Last but not least, if I call myself a writer, then this book seems to me a literary bridge that I must inevitably cross. The journey home is, of course, an archetypal narrative, and I am sure you know that it has been done to death. Me too: I spent months being scared of making this trip and, at the end of it, having nothing of any value or originality to say. But one thing you learn from travelling is that it is far scarier to think about than to do. In the end, it can only make sense if you give up the worry and throw yourself in at the deep end, not necessarily with gay abandon, but with something perhaps more akin to fatalistic wonderment – how else do you get anywhere, really?

On this train taking us from Russia to Ukraine across a border that did not exist when my parents and I still lived here, and that feels, perhaps ominously, like a plaything to me, like one of those little bridges that go over the railway tracks in a model train set, we throw ourselves into our diaries. Billie’s diary is a hard, green notebook with a floating love heart and a few leaves stuck midair on its cover.
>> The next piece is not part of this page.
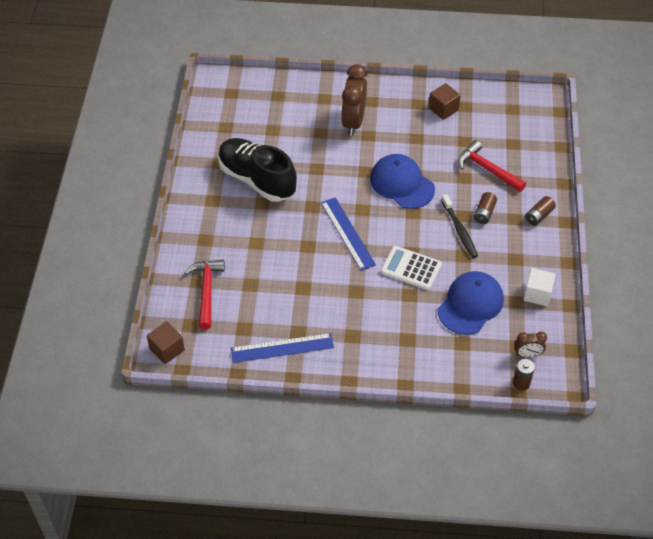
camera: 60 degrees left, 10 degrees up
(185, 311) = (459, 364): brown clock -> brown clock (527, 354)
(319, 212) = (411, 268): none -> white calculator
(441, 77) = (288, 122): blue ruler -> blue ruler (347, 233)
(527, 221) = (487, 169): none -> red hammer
Mine is a soft, yellow Spirax with four note pockets and no visible adornments. Billie starts her every entry with the conventional ‘Dear Diary’. I only note a day and a place, addressing no one. My sentences are incomplete, cryptic and dry. Hers are winding, lyrical, thickly coated in drama and sarcasm:

Dear Diary,

In Pavlovsk outside of St Petersburg we attempted to feed the squirrels but no squirrels came to us and I was so disappointed but I guess the five American tour buses had already been there.
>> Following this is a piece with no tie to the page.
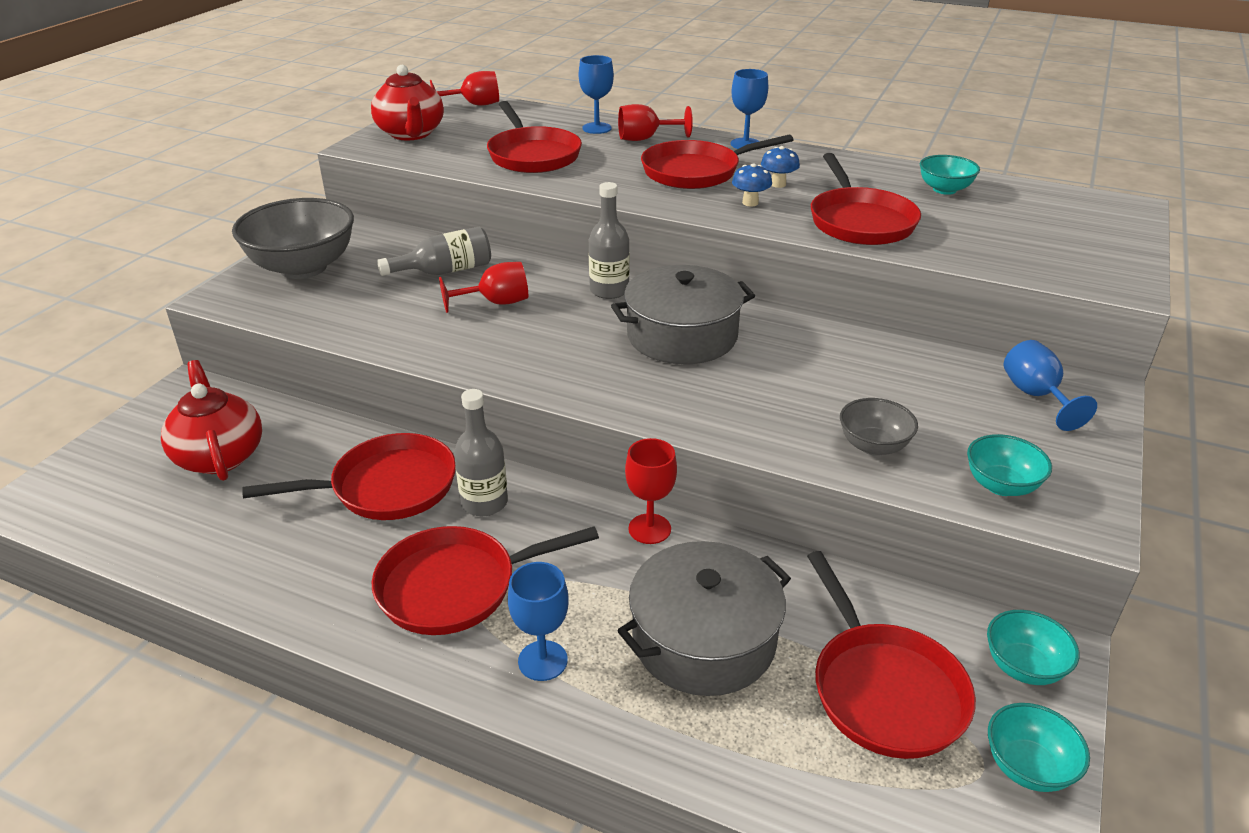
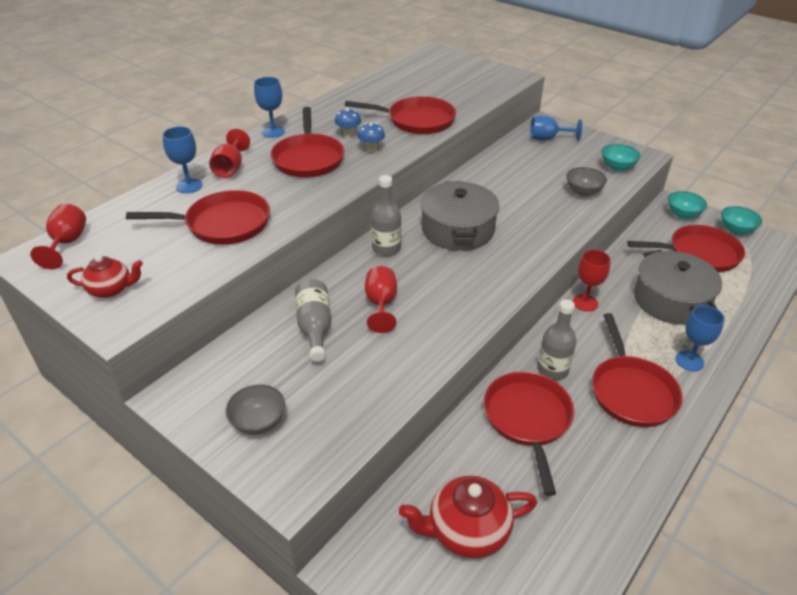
camera: 75 degrees left, 5 degrees up
(303, 268) = (258, 422): grey bowl -> grey bowl, size x0.50
(411, 134) = (111, 289): red teapot -> red teapot, size x0.61
(944, 189) = (387, 88): turquoise bowl -> none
In some ways, I am probably the person least qualified to speak about Billie. For years I had not even noticed she had a lisp until an incredulous orthodontist picked it up at a pre-braces appointment a few months before our trip. Of course, he said, you had known about the lisp for some time. Far from it, did not have a clue. Who knows what other attributes and mild impairments, staring straight at me, I have managed to overlook. Certain things are, of course, impossible to miss. When Billie walks, her every step is drilled into the floor (I call them ‘elephant steps’); much of her movement is accompanied by the sounds of doors slamming, kitchen utensils ringing and objects vibrating off shelves. The elephant in the room, the bull in the china shop, the three-year-old at a chamber music recital – with Billie I repeat ‘Shhhh’ as an incantation, more often than any other sound I make. Yet my daughter is by no means an elephant. She was born already feminine, a perfectly defined little girl. Before my first gender-appropriate haircut at the age of twelve, I was often mistaken for a boy. No one would ever make such an error with Billie. Oh those eyes , people say, so blue, so big, so penetrating. Oh that hair, so long, so thick, so curly . So it is not so much my daughter’s difficulty in inhabiting her own body, but her need to impose herself on her environment – to hold fort, so to speak – that makes our house shake.